PhotoMost of us are familiar with the Hip-Hop mogul Jay-Z. Whether it's for his 16-year plus music career (the guy outsold the Beatles for Pete's sake), or whether it's for his impressive business acumen. Either way, the Brooklyn rapper has gone from corner street hustler to hanging out with Warren Buffett. Not bad.

In his recent dealings, Jay-Z has partnered with Budweiser to organize and headline a summer music concert in Philadelphia. The mega concert being dubbed "Made in America," kills two marketing birds with one stone, as Jay-Z's 2011 song with Kanye West shares the same name, and it's also perfect for Anheuser-Busch's all-American branding image.
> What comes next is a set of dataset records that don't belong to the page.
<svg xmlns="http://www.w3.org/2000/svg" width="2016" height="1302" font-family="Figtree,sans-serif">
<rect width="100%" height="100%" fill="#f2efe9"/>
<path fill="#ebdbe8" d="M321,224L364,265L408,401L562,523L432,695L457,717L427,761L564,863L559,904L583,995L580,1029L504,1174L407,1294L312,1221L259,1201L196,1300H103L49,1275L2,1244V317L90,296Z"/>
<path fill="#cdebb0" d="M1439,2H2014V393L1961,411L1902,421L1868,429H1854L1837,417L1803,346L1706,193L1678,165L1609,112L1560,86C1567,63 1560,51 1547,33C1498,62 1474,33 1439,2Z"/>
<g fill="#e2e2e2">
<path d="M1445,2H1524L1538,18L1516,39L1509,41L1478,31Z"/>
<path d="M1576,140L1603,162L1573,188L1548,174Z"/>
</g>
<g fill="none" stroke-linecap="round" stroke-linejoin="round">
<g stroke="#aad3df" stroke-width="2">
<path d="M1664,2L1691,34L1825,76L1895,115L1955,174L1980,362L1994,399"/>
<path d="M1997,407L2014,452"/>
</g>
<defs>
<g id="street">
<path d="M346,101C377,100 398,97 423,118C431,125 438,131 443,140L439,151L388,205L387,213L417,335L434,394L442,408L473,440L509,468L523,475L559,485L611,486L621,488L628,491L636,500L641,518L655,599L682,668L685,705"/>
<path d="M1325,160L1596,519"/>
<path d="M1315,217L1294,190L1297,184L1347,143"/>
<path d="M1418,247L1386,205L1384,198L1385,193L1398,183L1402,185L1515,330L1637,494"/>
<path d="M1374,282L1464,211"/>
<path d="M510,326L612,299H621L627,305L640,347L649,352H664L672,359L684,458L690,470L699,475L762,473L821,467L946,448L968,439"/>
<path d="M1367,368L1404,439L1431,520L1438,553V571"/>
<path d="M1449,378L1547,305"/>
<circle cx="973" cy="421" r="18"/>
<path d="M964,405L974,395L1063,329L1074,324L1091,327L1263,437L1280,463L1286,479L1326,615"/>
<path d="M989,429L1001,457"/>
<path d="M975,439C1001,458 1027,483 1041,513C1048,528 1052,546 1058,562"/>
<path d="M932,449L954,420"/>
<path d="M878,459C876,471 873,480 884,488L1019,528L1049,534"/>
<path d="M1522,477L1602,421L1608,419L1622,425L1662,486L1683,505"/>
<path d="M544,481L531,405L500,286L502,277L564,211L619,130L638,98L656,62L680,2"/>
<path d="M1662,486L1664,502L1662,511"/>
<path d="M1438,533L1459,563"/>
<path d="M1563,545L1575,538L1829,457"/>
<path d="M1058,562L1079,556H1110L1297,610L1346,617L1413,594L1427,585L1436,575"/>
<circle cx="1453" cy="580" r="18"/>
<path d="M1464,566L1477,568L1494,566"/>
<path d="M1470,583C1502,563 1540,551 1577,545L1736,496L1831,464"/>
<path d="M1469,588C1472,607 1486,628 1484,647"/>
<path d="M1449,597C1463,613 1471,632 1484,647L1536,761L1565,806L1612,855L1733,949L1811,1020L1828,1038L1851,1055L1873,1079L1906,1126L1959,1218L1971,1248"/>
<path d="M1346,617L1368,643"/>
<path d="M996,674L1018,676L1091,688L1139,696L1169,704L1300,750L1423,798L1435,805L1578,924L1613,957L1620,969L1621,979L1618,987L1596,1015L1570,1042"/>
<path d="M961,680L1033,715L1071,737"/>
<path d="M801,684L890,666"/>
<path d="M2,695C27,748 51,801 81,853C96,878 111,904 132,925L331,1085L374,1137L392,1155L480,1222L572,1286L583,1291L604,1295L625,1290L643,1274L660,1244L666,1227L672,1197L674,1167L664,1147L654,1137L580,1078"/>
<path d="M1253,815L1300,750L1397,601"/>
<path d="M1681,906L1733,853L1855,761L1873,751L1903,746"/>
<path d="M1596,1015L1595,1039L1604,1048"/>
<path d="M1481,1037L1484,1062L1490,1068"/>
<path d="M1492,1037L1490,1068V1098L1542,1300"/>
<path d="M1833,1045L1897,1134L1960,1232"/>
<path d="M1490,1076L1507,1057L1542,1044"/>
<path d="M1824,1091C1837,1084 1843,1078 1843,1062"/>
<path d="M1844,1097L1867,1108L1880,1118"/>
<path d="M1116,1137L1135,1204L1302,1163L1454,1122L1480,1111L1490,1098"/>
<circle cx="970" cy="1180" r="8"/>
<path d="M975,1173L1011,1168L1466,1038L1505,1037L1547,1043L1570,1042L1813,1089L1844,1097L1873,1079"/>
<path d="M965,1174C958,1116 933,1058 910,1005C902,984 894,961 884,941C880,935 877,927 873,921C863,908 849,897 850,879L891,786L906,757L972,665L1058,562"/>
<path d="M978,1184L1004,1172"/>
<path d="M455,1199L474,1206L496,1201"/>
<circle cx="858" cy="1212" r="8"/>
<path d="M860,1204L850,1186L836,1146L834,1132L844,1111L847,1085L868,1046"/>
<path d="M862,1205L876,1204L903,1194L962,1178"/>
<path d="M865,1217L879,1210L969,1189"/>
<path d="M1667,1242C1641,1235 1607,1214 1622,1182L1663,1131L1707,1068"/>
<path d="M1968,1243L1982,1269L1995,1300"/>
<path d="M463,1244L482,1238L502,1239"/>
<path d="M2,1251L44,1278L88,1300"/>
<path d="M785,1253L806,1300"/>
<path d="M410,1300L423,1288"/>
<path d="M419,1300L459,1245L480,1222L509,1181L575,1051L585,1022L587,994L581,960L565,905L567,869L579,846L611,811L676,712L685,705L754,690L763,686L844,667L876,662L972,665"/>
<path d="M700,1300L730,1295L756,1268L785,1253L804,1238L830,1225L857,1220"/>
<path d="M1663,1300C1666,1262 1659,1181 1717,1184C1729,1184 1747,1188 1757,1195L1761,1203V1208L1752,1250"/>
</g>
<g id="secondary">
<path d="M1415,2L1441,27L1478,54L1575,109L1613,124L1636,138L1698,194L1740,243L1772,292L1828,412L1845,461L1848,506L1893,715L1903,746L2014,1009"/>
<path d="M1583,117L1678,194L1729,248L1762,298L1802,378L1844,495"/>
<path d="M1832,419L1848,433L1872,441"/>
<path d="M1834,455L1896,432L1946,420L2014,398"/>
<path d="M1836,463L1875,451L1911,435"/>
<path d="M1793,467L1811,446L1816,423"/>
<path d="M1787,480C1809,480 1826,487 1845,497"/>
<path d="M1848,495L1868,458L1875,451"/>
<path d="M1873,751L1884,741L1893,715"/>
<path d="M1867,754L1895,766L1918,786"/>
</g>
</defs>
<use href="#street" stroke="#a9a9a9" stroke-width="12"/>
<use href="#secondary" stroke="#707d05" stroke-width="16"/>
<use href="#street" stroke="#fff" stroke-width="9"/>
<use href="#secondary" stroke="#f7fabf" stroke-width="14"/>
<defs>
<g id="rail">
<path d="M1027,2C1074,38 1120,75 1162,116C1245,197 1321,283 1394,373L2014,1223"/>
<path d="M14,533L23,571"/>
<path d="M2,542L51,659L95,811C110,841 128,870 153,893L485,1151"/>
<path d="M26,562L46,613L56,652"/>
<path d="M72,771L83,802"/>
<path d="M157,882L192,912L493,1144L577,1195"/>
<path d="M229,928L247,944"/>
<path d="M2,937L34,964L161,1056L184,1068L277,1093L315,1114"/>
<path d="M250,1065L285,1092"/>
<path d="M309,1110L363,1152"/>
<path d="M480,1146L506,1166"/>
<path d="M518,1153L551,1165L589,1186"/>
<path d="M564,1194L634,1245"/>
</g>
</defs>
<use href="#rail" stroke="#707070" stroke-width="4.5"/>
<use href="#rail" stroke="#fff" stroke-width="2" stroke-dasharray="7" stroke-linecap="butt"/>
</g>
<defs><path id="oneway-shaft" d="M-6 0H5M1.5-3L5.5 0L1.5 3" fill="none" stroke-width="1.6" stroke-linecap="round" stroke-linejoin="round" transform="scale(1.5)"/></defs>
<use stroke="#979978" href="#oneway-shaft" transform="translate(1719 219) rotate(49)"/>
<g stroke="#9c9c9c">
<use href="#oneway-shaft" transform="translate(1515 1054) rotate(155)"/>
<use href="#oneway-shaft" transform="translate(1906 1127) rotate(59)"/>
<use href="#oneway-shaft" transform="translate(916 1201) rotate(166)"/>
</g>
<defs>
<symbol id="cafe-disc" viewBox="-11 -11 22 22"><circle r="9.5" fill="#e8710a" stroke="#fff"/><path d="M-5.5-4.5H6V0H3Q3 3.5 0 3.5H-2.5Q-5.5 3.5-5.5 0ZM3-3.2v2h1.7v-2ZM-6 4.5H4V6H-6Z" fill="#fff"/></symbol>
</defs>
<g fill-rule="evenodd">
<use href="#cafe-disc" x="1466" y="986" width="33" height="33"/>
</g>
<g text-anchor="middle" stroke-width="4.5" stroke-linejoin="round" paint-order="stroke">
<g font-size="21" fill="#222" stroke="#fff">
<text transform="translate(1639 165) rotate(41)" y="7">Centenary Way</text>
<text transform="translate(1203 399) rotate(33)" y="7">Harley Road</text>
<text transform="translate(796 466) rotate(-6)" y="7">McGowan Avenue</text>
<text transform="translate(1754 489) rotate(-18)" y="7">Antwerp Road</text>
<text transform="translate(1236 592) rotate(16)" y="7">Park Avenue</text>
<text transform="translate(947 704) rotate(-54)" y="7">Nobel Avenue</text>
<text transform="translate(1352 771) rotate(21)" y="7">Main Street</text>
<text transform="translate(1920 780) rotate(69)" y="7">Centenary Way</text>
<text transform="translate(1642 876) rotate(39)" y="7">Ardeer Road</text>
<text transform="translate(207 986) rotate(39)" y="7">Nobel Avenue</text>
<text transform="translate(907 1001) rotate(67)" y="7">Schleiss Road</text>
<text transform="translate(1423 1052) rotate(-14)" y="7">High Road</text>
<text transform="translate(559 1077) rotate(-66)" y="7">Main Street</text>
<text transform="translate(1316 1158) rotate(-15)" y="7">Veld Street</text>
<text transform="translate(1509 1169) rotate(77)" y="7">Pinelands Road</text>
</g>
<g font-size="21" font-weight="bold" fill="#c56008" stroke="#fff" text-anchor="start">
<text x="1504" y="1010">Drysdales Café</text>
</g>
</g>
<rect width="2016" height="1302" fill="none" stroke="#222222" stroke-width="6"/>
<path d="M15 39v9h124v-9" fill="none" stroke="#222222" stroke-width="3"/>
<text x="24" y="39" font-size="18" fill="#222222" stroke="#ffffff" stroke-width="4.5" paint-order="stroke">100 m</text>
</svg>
If you're of a certain age, then you'll remember the Budweiser Superfest which was a summer staple for music lovers from 1979 to 1999, linking itself with the industry's biggest acts like Aerosmith and Michael Jackson.

In recent years Budweiser has lost some of its youthful coolness, with newer, younger and seemingly hipper beer brands popping up a mile a millisecond, so the self proclaimed King of Beers is trying to reclaim its throne to a new generation of consumers. And Budweiser's efforts could be the music consumer's gain.

As part of the concert deal, Jay-Z will hand-pick each act to create a unique concert experience for the consumer who seeks out the best in summer concerts each season. As rosters for mega-concerts are usually put together solely by corporate entities, who may not have its finger on all that is hot and current, the "Made in America" concert will showcase 30 artists selected by someone who couldn't be more knowledgeable of what listeners want to hear.

And with close personal friends of Jay-Z like Chris Martin from Coldplay or U2's Bono, there is no telling what concert goers will be in for this Philadelphia summer.

Deeper connection

Photo"Budweiser is expanding into a bigger and deeper connection through music," said Rob McCarthy, vice president of Budweiser at Anheuser-Busch. He added that both the partnering and the concert is meant to "engage young adults who have a passion for music," and the company plans to create a roster that is "very diverse, touching all that make up America."

Budweiser said it is not only interested in pulling in younger legally aged consumers, but also would like the brand to reach across, ethnic, race, and class lines.

This is the brewmaker's second recent attempt at bringing back the concert series. In 2011, on a smaller scale, Budweiser attempted to headline soul singer Jill Scott for its new wave of concerts, but the Philly singer's demographic proved to be too 30-something, for the beer company that was aiming for a younger target.

This is also Budweiser's second goaround with Jay-Z, as the company named him a brand director for its Budweiser select product in 2006. However, that first partnering was not successful as Select suffered a loss in sales in 2007.

However, it wasn't just Budweiser that suffered from sales losses, as the entire beer industry has seen better days.  According to the American Consumer Satisfaction Index, Anheuser-Bush, Miller, and Molson Coors have all seen a decline in sales in recent years.

This year has seen the return of huge companies trying to realign themselves with the music loving public. Coca-Cola, Burger King and Pepsi have all recruited some of the musical elite to further strengthen their products with new consumers.

So, whether you are a beer drinker or not, or a Jay-Z fan or not, you'll be able to see one of the biggest and most diverse concerts this year. Now exactly how much those tickets are going to run you is a whole other story entirely.